The Serabit el-Khadim Sphinx

Proto-Sinaitic

This red sandstone sphinx, ca.1800 BC, was discovered in 1904–1905 by Sir William Flinders Petrie in the temple ruins at Serabit el-Khadim, a copper and turquoise mining area on the West coast on the Sinai peninsula. The sphinx appears to be a votive to the Hathor, the goddess associated with turquoise. It is inscribed both in crude hieroglyphic and proto-sinaitic.

The hieroglyphs read “Beloved of Hathor [Mistress] of turquoise” and the proto-sinaitic, deciphered by Sir Alan Gardiner in 1916, reads b’lt (or b’alat “to the Lady” – a title of Hathor).2 This is as close to a Rosetta Stone of Proto-Sinaitic as you are going to get.

The Serabit Sphinx

The origins of the present-day alphabet can be traced back to the hieroglyphs, but this first jump is admittedly somewhat speculative. Around 1900 BC the Proto-Sinaitic script began to appear in Egypt, the Sinai and the Levant. Sir Alan Gardiner, after deciphering the sphinx inscription, suggested that the script was an acrophonical “alphabet”3 derived from hieratic or hieroglyphic signs. It was commonly believed that it was developed by the Semitic-speaking peoples of the Sinai and Levant.
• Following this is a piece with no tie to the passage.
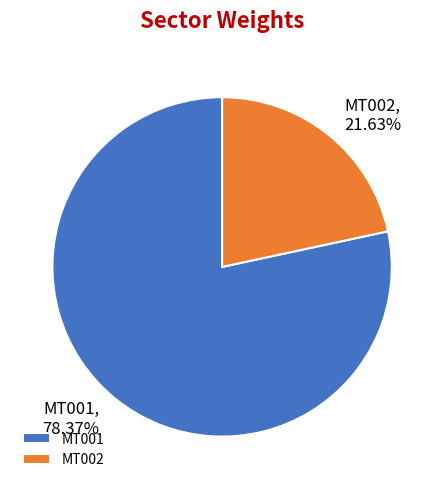

What is the smallest slice in the pie chart?

MT002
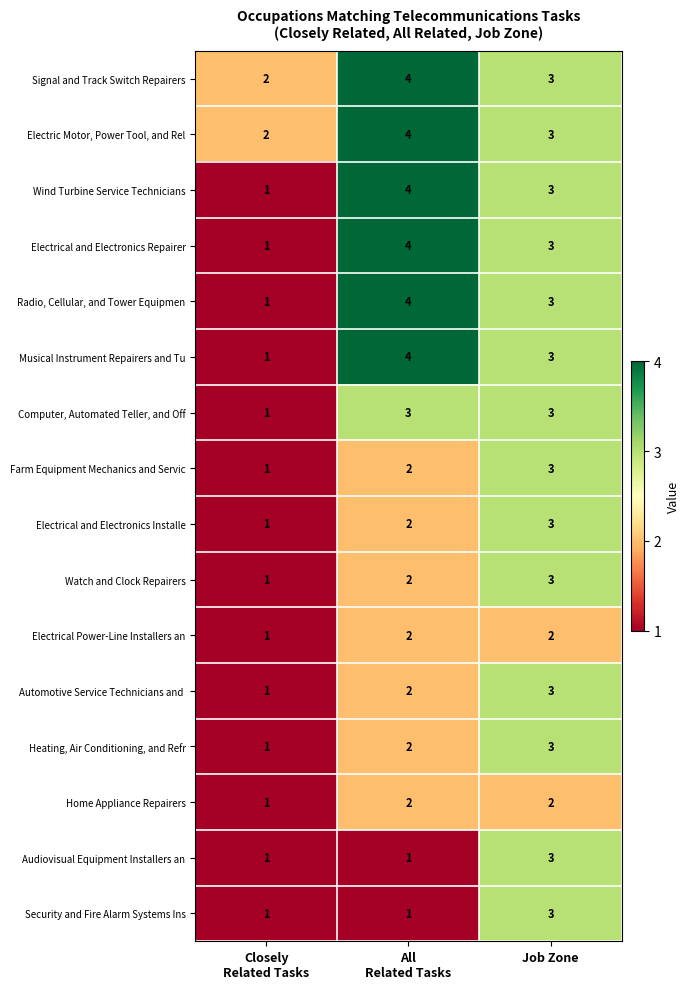

The value of Electric Motor, Power Tool, and Rel at Job Zone is 3. True or false?

True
The Wadi al-Hol inscription, click for larger image

Wadi al-Hol inscription 1, ca.1900 BC. WSRP

In 1999 the Yale researchers, John and Deborah Darnell, found several Proto-Sinaitic inscriptions at Wadi al-Hol in Egypt. The discovery in a remote part of Egypt, in addition to causing a general stir in archeological circles, also allowed them to develop a different hypothesis on the script’s origin. They suggest that the language was not developed by the Semites (or Asiatics, as the Egyptians called them) but was invented by Egyptian scribes and bureaucrats to allow them to communicate with these Asiatics, who at times were slaves, mercenaries or trading partners with Egypt.4 A kind of pidgin Egyptian.

The Proto-Sinaitic Signs

Proto-Sinaitic consists of roughly 19 or so signs that can be, at least theoretically, associated with hieroglyphic or hieratic signs. Whatever the mysterious origins the script, it eventually spread East throughout the Sinai and the Levant and was adopted by the Canaanites (hence it’s other names: Proto-Canaanite or Old Canaanite) and later by the Phoenicians.

1. Parkinson, Richard. Cracking Codes: The Rosetta Stone and Decipherment. Berkeley: University of California Press, 1999.

2. Gardiner, Sir Alan H. The Egyptian Origin of the Semitic Alphabet. Journal of Egyptian Archaeology, 1916 3: 1-16. After a century of research this single phrase is still the only one deciphered.

3. The language consisted of only consonants, vowels had to be supplied by the speaker, so the script is technically an abjad.

4. Darnell J., Dobbs-Allsopp, C., et al., “Two Early Alphabetic Inscriptions from the Wadi el-Hol: New Evidence for the Origin of the Alphabet from the Western Desert of Egypt.” Annual of the American Schools of Oriental Research. 2005.